Unlikely Engineering Innovations
Alex Nash and Matt Pope
Engineering fish food - It’s an unlikely start, to an even more unlikely venture that has led us here this weekend. To compound confusion further, neither of us is an engineer; at least not in the traditional sense. Then again, very little about our chosen area of study would be considered particularly conventional, but more the stuff of science fiction. Our work centres on synthetic biology, a chimeric blend of biology and engineering science, which aims to repudiate the established perception of biological systems. By considering living organisms as being constructed of a hierarchy of genetic parts, devices and systems, practitioners within our broad church work to restitch the fabric of the natural world to achieve a wide range of goals.
Given its somewhat unconventional nature and remit to circumvent the established biological order, synthetic biology is often likened to hacking or ‘biohacking’, and this is reflected in its origins. First conceived in 1910 by French Chemist, Stéphane Leduc, and delivered nearly a century later by MIT computer scientist, Tom Knight, synthetic biology inhabits a somewhat eclectic space within the realm of human intellectual endeavour. In part due to its connection to computational sciences, the rise of synthetic biology has birthed the DIY-biology movement, and moved towards an open-source platform for the dissemination of scientific discovery and innovation, wherein non-traditional researchers and research are increasingly welcome and the limits of interdisciplinary collaboration are pushed.
The advent of potent genetic engineering tools emerging from synthetic biology research, expanding its sphere of influence, has given greater focus has been given to innovation outside of the traditional remit of the biosciences. This theme of versatility, and circumventing convention is what has catalysed our interest in the field, and is the basis for our own project. Our work aims to provide disruptive biological technologies to the fishing industry, supporting a global shift from open-water fishing, to industrial aquaculture. It is part of a growing trend in agriculture, moving away from traditional farming and cultivation techniques, towards more environmentally and financially sustainable methods. We’ve joined a growing raft of scientists, aiming to engineer industrially relevant organisms, to replace established food sources used as feeds in farming – both on land and in the sea.
We work to engineer pond scum. Or, rather more specifically, micro-algae.

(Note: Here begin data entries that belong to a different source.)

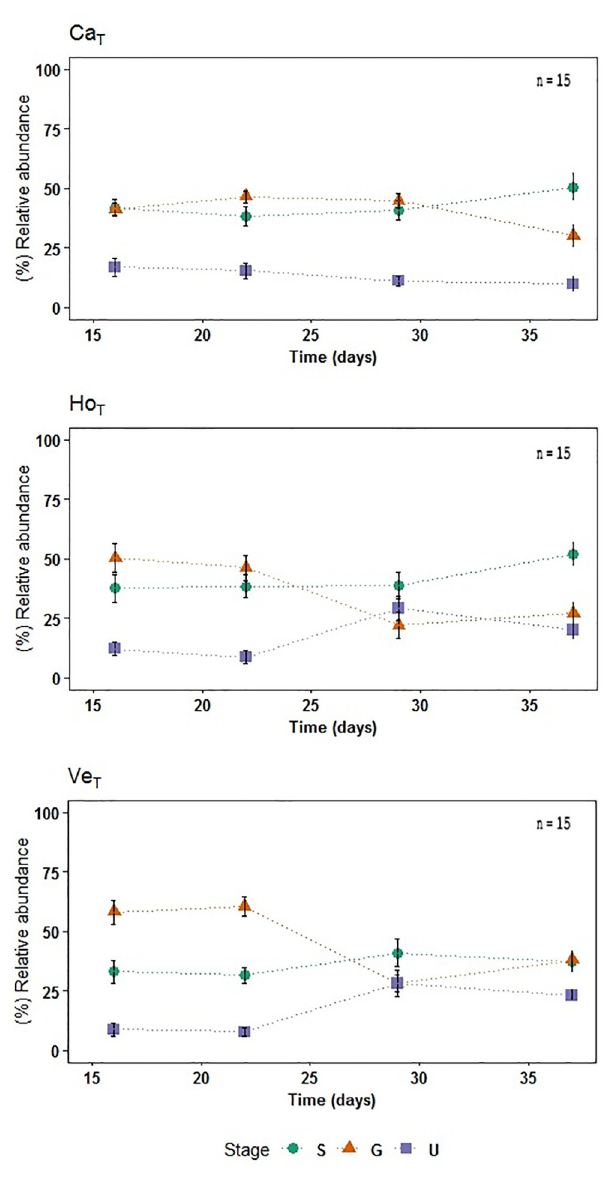
Fig 7. Gametophyte development. Development from settled spores to undifferentiated gametophyte during 37 days of exposure to the treatments, showing SD (n = 15). The legend indicates the following life cycle stages: Spores (S), Spores with germ tube (G) and Undifferentiated gametophyte (U) (Fig 3A–3C). Ca; Cachagua, Ho; Horco´n, Ve; Ventanas. T; treatment.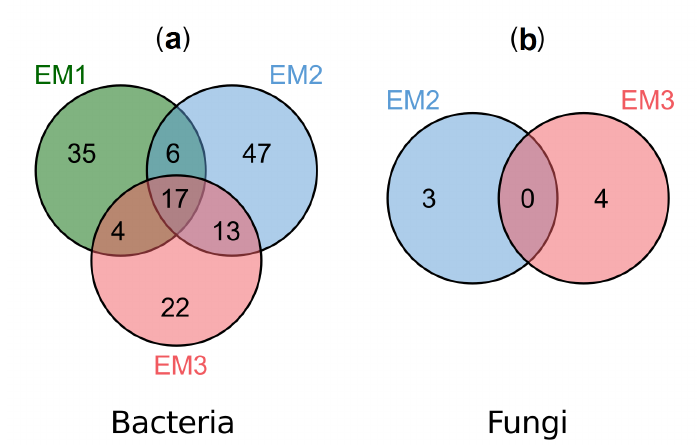
Figure 1. Venn Diagram of ( a ) Bacteria and ( b ) Fungi OTUs. EM2 = Produced in the region of Muriaé; EM3 = Produced in the region of Viçosa. Within the diagram, the number represents the number of OTUs.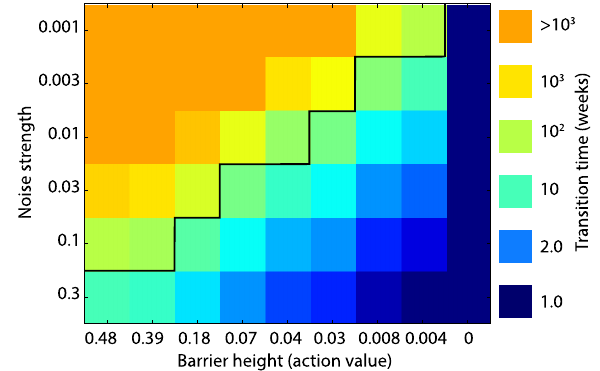
FIG. 5. Transition time for the cell death model as a function of barrier height and noise strength. Transition time is calculated using Eq. (6). The black line separates those barrier height – noise strength combinations that occur over a therapeutically relevant time scale (bottom right) and those that do not (top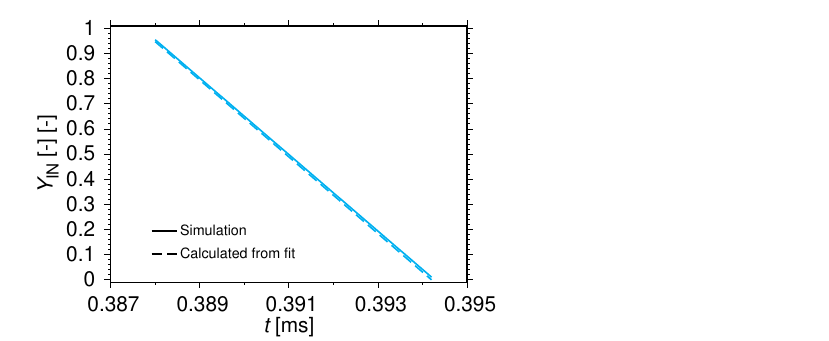
Figure 12. Mass fraction of iron(III) nitrate with time. Initial conditions: r d,0 = 5 µ m, T l,0 = 293.15 K, p = 1 bar, u 0 = 4 m/s, T g,0 = 1200 K, Y C = 0.975, Y IN,0 = 2 H 5 OH,0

These tiny photosynthetic organisms have long been favoured in the synthetic biology community thanks to their ability to convert sunlight and carbon dioxide into a range of biochemical products. This has led to algae being engineered to synthesize everything from biofuels, to food flavourings and scents. Beauty is evidently only skin-deep. In our case, we’re engineering micro-algae as a food substitute for the ground fish meal, typically used to feed fish stocks in commercial aquaculture set-ups. Our hope is to improve environmental and financial control of the way we feed our food.
The point we’re at now is the result of a rather circuitous journey through engineering, and is most certainly outside the traditional engineering sphere. However, in many ways, this is what excites us most. As synthetic biology has expanded over the past decade and a half, the routes by which individuals can affect meaningful innovation have multiplied exponentially, giving rise to all manner of new areas to explore and develop. We feel strongly then, that even as two misfit biochemists-turned-engineers, we have an opportunity to carve out our own niche within the broader field of engineering. That brings great hope for a future in which more non-traditional routes to engineering innovation can be achieved, by pioneers from a far broader range of backgrounds, achieving in ever more unlikely areas.